This was the latest in a series of problems that continue to plague the city of East Gull Lake's $2.3 million wastewater collection system project.
The city paid to have the home professionally cleaned and the carpets replaced, but now wastewater committee members are left wondering how structurally sound the system is after learning the pipes may have been overpressurized during testing last year.
The wastewater committee met Monday to discuss the situation and are now trying to set up another meeting between the city's contractor, Aspen Construction, and its engineering firm, Howard R. Green Co., and their attorneys about the collection system.

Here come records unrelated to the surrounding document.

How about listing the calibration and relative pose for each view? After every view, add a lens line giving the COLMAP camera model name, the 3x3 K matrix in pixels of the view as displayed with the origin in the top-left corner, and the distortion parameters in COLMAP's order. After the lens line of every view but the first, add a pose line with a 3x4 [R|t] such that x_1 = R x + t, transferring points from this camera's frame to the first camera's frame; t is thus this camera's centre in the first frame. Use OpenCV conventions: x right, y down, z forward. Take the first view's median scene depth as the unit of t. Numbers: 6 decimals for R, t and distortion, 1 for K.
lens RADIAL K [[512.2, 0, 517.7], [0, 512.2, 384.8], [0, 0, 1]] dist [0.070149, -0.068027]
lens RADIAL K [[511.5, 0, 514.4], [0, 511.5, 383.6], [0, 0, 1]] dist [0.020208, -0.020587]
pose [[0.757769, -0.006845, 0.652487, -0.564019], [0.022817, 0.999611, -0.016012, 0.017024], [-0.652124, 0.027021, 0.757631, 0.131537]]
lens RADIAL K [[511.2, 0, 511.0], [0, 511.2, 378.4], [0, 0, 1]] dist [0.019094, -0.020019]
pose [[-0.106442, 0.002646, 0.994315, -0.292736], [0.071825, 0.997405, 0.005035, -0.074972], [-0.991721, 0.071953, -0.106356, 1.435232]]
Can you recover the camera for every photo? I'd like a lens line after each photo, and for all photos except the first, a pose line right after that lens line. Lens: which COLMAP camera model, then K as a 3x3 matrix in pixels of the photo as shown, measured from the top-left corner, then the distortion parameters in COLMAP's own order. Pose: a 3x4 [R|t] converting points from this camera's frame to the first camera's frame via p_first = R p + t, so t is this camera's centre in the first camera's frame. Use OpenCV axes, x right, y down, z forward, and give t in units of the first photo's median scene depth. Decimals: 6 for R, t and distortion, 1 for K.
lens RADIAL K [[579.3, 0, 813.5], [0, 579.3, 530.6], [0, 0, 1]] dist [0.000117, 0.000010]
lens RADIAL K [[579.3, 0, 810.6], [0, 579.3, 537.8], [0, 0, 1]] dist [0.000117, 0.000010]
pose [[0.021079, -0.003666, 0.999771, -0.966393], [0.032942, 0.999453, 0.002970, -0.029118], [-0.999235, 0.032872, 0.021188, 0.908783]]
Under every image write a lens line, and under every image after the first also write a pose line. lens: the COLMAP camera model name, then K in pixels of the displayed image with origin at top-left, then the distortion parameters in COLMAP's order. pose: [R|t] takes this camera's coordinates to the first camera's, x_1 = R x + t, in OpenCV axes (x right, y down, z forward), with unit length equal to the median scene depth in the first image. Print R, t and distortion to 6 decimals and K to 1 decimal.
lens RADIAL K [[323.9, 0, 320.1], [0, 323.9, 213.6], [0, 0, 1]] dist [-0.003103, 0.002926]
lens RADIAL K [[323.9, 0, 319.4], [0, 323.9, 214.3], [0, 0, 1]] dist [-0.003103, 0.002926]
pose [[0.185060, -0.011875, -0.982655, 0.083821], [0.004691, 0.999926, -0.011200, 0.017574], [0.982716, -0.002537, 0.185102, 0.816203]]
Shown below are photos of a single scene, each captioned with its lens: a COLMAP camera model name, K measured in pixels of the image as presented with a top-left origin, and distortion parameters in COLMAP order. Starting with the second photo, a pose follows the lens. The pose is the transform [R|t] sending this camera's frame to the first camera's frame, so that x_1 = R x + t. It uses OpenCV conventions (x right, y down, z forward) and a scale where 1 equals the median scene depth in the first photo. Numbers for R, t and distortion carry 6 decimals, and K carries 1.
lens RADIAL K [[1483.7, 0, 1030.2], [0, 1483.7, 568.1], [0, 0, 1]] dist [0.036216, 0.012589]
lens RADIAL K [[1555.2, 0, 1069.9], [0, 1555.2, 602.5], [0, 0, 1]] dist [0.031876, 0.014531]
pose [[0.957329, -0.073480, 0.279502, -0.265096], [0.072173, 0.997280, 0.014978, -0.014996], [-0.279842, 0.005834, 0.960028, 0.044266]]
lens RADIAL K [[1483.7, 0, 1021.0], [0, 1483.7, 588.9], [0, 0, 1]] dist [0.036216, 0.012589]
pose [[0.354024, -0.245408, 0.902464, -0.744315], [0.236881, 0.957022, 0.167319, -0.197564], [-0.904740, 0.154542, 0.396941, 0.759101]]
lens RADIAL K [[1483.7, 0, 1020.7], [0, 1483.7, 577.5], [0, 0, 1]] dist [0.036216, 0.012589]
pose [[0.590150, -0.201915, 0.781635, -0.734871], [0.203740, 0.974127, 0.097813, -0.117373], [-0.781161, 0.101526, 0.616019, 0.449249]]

The city council in January denied a $251,000 payment - previously withheld since July - to its contractor as a result of previous sewage leaks, including a leak that caused an estimated 1,000 gallons of raw sewage to seep from a pipe buried nine feet below the ground and out onto Birch Island Road near Gull Lake. This despite assurances by the company and the city's engineering firm that the city passed all of its pressure tests in a letter from H.R. Green Co. to the city Oct. 31, 2005.
The city demanded that the collection system be retested, which Aspen Construction has been doing during the past five weeks. While the project specifications call for the system to be pressure tested at 150 pounds per square inch, the system was retested and passed at 75 to 110 psi. Normal sewage flows through the pipes at about 50 psi.
City Attorney Gordon Raisanen questioned whether the system, which was previously tested at 150 psi last year, has been compromised because a component of the system, a stainless steel union used on the sewage tanks, couldn't be pressure rated past 125 psi. He asked whether the system has been damaged as a result of exposure to the higher pressure.
Jon Fank, project manager for Aspen Construction who has been retesting the system since Feb. 1, told the committee that the system has integrity. He said there are only two laterals, or connections to two homes, that haven't passed the pressure testing and the problem with these connections won't be known until the ground thaws.
Raisanen told the committee that Aspen's attorney has informed him that Aspen Construction will be seeking non-binding mediation services to resolve the issues between the contractor and the city so Aspen can be paid.
The entire project was temporarily shut down by the city council for 10 days in June 2005 because of concerns about the quality of work and multiple problems, including improper turf and pavement restoration, lack of compaction testing and the lack of providing the 600-pound concrete ballast to anchor all the grinder station tanks.
The system was mostly complete by last November but final completion for the project is slated for March.